Konsisten atau istikomah itu bukan hanya sikap tapi perbuatan. Untuk melakukan suatu hal secara berkelanjutan, terus menerus. Apapun motifnya, mau ada uangnya atau tidak ada uangnya ya harus konsisten. Karena konsisten itu berarti tetap, kokoh, dan berdiri tegak dalam kondisi apapun. Dan apapun aktivitasnya apabila dikerjakan secara berulang dan teratur, Insya Allah pasti ada hasilnya. Bahkan bisa jadi “passion” atau gairah tersendiri yang diraih. Maka di situ, ada kepuasan batin yang tidak ternilai harganya.
Jujur saja saat ini, saya jadi orang yang selalu menulis setiap hari. Minimal satu artikel, tentang apa saja yang bisa dan mau saya tulis. Terserah ada yang baca atau tidak, saya tidak peduli. Karena sejatinya, saya sedang melatih dan membiasakan konsistensi dalam menulis. Dan bagi saya, lebih baik menulis daripada banyak omong. Sebab, tulisan pada akhirnya ada rekam jejaknya. Bisa dilacak di kemudian hari. Bikin kue atau aktif di taman bacaan pun butuh konsistensi. Bukan hanya sebatas berani memulai tapi tidak mampu menjaga konsistensinya. Apalagi hanya karena euphoria, ikut-ikutan semata tanpa didukung sikap istikomah untuk memeliharanya dari waktu ke waktu.
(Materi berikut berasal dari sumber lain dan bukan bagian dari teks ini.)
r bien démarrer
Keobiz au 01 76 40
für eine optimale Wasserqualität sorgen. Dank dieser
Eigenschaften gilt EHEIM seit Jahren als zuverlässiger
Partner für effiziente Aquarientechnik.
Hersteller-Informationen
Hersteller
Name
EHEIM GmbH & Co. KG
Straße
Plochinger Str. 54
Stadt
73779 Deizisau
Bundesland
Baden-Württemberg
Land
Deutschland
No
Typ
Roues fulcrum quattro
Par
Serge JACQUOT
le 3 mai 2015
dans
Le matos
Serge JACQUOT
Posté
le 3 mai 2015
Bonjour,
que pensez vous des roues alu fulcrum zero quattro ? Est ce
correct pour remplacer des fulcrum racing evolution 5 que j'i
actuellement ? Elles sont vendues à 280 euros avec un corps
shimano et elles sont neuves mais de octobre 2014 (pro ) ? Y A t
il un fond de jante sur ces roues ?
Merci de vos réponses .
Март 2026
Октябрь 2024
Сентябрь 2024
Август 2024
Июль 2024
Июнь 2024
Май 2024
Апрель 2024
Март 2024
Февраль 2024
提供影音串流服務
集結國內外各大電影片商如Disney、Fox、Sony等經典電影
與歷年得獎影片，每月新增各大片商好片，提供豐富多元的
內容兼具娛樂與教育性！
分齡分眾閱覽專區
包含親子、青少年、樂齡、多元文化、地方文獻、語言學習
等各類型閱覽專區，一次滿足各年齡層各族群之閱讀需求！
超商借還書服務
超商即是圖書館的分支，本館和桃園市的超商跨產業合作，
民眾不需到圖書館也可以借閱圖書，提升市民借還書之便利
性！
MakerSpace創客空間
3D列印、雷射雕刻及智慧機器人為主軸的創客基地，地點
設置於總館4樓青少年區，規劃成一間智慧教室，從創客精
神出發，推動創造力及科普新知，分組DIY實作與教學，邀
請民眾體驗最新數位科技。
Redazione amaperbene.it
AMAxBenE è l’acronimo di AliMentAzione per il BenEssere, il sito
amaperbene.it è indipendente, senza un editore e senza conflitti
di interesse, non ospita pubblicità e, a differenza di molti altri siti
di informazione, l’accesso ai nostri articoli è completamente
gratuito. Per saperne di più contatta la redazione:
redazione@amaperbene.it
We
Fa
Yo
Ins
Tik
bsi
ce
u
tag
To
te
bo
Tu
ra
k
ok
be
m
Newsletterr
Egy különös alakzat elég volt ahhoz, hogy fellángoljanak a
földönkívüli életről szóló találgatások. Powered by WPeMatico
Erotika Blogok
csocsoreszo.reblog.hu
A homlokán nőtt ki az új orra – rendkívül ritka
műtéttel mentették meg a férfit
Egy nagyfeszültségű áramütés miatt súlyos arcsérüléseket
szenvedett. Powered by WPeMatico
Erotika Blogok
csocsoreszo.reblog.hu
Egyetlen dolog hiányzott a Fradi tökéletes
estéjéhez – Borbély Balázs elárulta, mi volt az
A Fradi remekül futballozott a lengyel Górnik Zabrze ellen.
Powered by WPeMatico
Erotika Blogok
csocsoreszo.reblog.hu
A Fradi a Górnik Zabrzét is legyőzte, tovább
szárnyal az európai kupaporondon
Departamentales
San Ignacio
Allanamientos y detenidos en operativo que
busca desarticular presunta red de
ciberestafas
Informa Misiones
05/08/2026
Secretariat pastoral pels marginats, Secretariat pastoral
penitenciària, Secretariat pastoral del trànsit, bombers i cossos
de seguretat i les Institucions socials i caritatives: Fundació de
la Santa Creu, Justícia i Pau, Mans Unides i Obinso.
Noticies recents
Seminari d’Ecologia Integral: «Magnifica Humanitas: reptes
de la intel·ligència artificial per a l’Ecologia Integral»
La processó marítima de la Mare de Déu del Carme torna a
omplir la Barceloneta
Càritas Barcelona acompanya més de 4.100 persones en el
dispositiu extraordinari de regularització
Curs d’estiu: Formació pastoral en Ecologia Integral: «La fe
Konsistensi, dalam hal apapun itu sangat penting. Tokoh-tokoh seperti Albert Einstein, Thomal Alfa Edison, bahkan Bung Karno dalam memperjuangkan kemerdekaan RI bukan tanpa kendala atau kegagalan. Tapi mereka selalu bertindak konsisten, hingga pada akhirnya berhasil. Sayangnya zaman begini, banyak orang bikin ini bikin itu tapi tidak konsisten. Bahasa kampungnya “anget-anget tai ayam”. Pengen begini pengen begitu tapi tidak istikomah dalam menjalaninya. Ya, hasilnya pikir saja sendiri kan bisa dicek …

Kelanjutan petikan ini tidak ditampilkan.